Bismut, auch als Wismut bekannt, ist ein chemisches Element. Es trägt das Ordnungszeichen Bi, die Ordnungszahl 83 und steht im Periodensystem in der Stickstoffgruppe. Bekannt ist das Element vermutlich schon in der Antike gewesen, der Name „Wesemut“ kommt erstmals in alten deutschen Schriften aus dem 14.Jahrhundert vor und geht wahrscheinlich auf eine Fundstände „in der Wiesen“ im Erzgebirge zurück. Man hielt es früher aber für eine Abart von Blei, Zinn oder Antimon.
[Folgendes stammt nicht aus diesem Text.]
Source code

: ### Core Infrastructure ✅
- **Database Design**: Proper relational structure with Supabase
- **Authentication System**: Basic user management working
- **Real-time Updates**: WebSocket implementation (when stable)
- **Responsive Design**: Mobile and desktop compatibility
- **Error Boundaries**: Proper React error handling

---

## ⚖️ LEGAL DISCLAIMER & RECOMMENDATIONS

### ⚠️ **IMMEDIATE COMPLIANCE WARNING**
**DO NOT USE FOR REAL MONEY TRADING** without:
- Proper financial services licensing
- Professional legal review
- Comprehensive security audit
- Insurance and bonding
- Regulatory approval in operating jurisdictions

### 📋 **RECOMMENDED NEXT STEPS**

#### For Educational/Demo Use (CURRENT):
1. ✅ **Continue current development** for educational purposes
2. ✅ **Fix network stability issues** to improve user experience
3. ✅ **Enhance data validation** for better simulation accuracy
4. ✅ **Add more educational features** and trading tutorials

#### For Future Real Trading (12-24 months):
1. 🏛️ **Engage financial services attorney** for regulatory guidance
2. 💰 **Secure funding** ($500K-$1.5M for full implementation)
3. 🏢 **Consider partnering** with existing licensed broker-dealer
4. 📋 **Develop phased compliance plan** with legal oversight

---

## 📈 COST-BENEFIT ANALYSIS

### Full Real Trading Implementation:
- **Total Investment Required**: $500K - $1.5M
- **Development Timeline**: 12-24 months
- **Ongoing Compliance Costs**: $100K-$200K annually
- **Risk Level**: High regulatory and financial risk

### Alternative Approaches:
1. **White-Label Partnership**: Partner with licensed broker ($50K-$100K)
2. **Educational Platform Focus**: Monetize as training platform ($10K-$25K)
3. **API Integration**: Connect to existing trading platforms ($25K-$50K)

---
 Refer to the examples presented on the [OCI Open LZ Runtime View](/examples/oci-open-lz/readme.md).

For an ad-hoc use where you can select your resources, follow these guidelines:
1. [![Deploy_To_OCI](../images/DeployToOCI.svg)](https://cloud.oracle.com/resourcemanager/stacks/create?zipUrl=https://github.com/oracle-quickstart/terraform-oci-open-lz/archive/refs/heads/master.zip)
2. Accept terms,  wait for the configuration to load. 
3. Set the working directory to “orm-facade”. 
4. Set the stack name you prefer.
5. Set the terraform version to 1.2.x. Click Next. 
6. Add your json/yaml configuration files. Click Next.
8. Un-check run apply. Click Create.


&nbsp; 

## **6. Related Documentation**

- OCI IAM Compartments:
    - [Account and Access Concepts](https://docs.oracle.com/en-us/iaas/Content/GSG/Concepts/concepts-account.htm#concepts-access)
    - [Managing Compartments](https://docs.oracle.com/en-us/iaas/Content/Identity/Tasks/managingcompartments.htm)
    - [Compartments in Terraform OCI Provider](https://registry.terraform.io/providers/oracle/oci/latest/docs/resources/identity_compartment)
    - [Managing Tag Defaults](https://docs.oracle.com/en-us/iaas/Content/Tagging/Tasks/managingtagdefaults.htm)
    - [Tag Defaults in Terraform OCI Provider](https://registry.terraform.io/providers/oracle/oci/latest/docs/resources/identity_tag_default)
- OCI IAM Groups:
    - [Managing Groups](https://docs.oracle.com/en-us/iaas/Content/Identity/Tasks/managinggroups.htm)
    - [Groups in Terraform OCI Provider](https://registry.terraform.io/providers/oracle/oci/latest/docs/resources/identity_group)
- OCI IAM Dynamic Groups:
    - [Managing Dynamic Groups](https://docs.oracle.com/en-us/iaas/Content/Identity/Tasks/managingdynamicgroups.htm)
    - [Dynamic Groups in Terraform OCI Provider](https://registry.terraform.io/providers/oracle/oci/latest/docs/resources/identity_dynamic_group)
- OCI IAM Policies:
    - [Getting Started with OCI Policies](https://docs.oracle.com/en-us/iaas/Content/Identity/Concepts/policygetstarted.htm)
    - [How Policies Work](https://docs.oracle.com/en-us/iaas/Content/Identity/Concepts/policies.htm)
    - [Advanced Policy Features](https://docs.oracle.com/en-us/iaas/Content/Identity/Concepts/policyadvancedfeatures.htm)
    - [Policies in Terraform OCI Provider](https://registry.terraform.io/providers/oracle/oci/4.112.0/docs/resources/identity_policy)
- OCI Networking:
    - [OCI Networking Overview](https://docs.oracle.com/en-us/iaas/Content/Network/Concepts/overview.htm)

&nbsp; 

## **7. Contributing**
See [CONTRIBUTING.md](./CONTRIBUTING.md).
Als eigenständiges Element wurde das Bismut Mitte des 18.Jahrhunderts von den Chemikern Claude Francois Geoffrey, Johann Heinrich Pott, Carl Willhelm Scheele und Tobern Olof Bergman nachgewiesen.

bismut

Name Bismut
Symbol Bi
Ordnungszahl 83
Aussehen rötlich weiß glänzend
CAS-Nummer 7440-69-9
Serie Metalle
Gruppe Stickstoffgruppe



Bismut Vorkommen

Bismut kommt in der Natur relativ selten vor. Die größten Fundstätten liegen in China, in Mexiko, Peru, Kanada, Kasachstan, Bolivien und Rußland. Im deutschen oder tschechischen Erzgebirge wird es schon lange nicht mehr abgebaut. Bismut kommt in reiner Form in Hydrothermal-Gängen von Granit und Gneis und meist zusammen mit Kupfer -,Nickel-, Zinn- und Silbererzen vor. Auch als Sulfid (Bismutin oder Bismutglanz)), Selenid (Selenidbismutglanz) und als Oxid (Bismit) wird Bismut gefunden. Bei der Gewinnung von Bismut werden die oxidischen Erze in Flammöfen mit Kohle zum reinen Bismut reduziert, die sulfidischen Erze entweder mit Eisen im Niederschlagsverfahren reduziert oder erst oxidiert und anschließend mit Kohle reduziert. Das Roh-Bismut wird durch oxidierendes Schmelzen von anderen Elementen befreit.

Eigenschaften von Bismut

Bismut ist ein silberweiß-rötliches und sehr sprödes Metall mit kristalliner Struktur. Es ist relativ ungiftig, ganz schwach radioaktiv, hat den stärksten Hall-Effekt aller metallischen Elemente und den stärksten Diamagnetismus. Es ist gegen Wasser und nicht oxidierende Säuren resistent und wird in oxidierenden Säuren unter Bildung von Bismutsalzen gelöst.

Verwendung von Bismut

Das Element Bismut wird heute in der Industrie nicht mehr so häufig eingesetzt, wie früher. Heute findet es zum Beispiel als Bestandteil niedrigschmelzender Legierungen und Beschichtungs- Legierungen für Solarverbinder Verwendung. Hier dient es als Blei-Ersatz. Außerdem verwendet man Bismut in der chemischen Industrie als Katalysator, bei der Farben-Herstellung als Pigment in hochwertigen Farben, Lacken und Fassadenanstrichen, in der Kosmetikindustrie als Perlglanzpigment und in der optischen Industrie als Sinterhilfsmittel. In der Medizin ist Bismut Bestandteil verschiedener Antibiotika.